• [ACTION ITEM] Please extract the lines of the listing below from the line containing "Montag, 10. August 2026" through the end of the listing, both included, and copy them unchanged. Leave the pictures out of your answer.

• [DATA FOR THIS TASK]
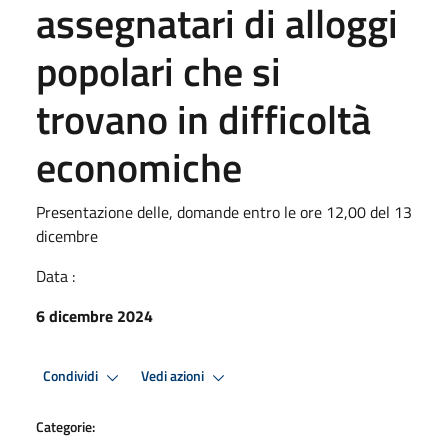
assegnatari di alloggi
popolari che si
trovano in difficoltà
economiche
Presentazione delle, domande entro le ore 12,00 del 13
dicembre
Data :
6 dicembre 2024
Condividi
Vedi azioni
Categorie:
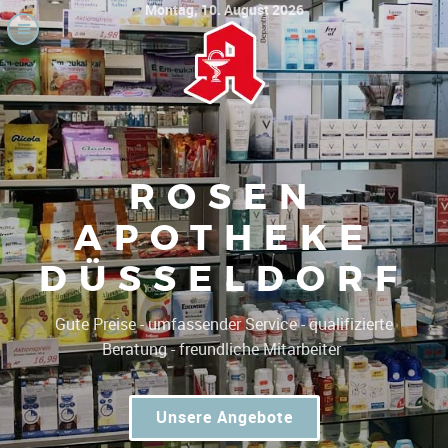
Montag, 10. August 2026
ROSEN
APOTHEKE
DÜSSELDORF
Gute Preise - umfassender Service - qualifizierte
|
Beratung - freundliche Mitarbeiter!
Unsere Angebote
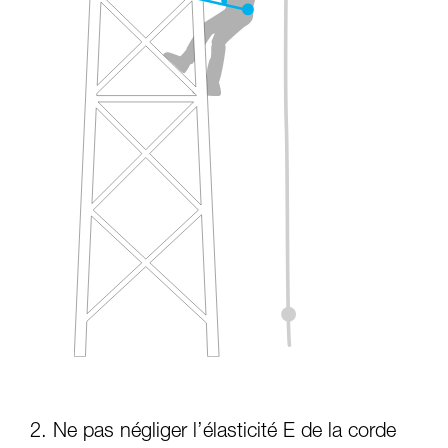
2. Ne pas négliger l’élasticité E de la corde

• [ANSWER TO THE PROBLEM]
Montag, 10. August 2026
ROSEN
APOTHEKE
DÜSSELDORF
Gute Preise - umfassender Service - qualifizierte
|
Beratung - freundliche Mitarbeiter!
Unsere Angebote
2. Ne pas négliger l’élasticité E de la corde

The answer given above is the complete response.